§ **GIVEN DATA**:
BEGIN
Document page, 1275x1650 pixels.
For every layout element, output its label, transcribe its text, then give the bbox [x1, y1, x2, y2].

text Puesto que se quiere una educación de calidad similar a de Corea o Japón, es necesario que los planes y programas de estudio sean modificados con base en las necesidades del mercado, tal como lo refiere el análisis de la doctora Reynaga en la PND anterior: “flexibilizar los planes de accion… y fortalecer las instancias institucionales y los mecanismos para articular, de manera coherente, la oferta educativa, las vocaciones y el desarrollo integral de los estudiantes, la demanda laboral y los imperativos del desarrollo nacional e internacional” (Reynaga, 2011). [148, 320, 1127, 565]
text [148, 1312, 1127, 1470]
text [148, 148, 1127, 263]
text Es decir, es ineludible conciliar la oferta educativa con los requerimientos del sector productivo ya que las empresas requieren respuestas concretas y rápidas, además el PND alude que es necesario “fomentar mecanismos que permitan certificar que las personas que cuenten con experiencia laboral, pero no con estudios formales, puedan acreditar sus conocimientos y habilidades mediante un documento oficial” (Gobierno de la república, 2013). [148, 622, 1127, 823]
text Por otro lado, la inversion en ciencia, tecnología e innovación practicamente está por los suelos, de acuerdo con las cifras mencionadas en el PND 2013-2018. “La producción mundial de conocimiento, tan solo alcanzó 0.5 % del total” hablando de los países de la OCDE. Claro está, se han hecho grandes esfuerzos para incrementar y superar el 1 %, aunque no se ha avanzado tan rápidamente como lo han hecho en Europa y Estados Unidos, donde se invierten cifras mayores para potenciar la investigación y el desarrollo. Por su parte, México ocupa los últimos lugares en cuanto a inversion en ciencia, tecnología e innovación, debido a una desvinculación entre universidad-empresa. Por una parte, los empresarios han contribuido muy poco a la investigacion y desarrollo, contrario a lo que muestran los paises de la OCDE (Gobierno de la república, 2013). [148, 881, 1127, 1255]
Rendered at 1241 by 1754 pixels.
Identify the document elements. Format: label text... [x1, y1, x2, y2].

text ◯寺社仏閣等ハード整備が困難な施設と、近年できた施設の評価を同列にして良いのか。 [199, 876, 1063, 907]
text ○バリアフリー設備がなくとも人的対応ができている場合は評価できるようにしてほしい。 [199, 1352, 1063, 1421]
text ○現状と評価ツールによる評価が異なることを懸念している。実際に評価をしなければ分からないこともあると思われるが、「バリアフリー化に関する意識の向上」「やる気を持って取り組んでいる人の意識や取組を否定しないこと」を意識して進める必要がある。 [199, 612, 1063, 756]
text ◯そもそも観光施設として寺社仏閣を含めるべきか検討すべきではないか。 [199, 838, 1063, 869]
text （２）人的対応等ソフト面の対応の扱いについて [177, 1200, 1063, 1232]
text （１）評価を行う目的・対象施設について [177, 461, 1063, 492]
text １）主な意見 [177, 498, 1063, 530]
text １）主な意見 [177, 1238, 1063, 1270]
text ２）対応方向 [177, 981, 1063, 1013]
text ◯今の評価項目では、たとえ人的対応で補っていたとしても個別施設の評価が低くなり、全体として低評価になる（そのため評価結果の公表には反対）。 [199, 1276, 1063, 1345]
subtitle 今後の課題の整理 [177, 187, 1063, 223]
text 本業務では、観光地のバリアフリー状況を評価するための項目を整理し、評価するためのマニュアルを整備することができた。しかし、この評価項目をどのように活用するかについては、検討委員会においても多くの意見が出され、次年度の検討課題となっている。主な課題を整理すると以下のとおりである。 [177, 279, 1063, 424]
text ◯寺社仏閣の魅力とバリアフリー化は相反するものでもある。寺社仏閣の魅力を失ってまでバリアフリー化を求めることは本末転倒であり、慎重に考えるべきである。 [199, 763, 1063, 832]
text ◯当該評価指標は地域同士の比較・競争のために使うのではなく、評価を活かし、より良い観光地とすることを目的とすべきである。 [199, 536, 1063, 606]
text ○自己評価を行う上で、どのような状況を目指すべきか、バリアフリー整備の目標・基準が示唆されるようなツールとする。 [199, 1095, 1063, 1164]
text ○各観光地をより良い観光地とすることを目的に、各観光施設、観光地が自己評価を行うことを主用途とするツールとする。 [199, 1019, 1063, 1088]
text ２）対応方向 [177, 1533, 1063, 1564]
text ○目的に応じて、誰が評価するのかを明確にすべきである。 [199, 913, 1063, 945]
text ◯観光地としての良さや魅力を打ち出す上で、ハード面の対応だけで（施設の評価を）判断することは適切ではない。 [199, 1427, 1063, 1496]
END
§ **WHAT IS REQUIRED**: Begin at the first line of the material above. Transcribe each line exactly, ending with the line that contains "text [148, 1312, 1127, 1470]".

§ **SOLUTION TO THIS PROBLEM**:
Document page, 1275x1650 pixels.
For every layout element, output its label, transcribe its text, then give the bbox [x1, y1, x2, y2].

text Puesto que se quiere una educación de calidad similar a de Corea o Japón, es necesario que los planes y programas de estudio sean modificados con base en las necesidades del mercado, tal como lo refiere el análisis de la doctora Reynaga en la PND anterior: “flexibilizar los planes de accion… y fortalecer las instancias institucionales y los mecanismos para articular, de manera coherente, la oferta educativa, las vocaciones y el desarrollo integral de los estudiantes, la demanda laboral y los imperativos del desarrollo nacional e internacional” (Reynaga, 2011). [148, 320, 1127, 565]
text [148, 1312, 1127, 1470]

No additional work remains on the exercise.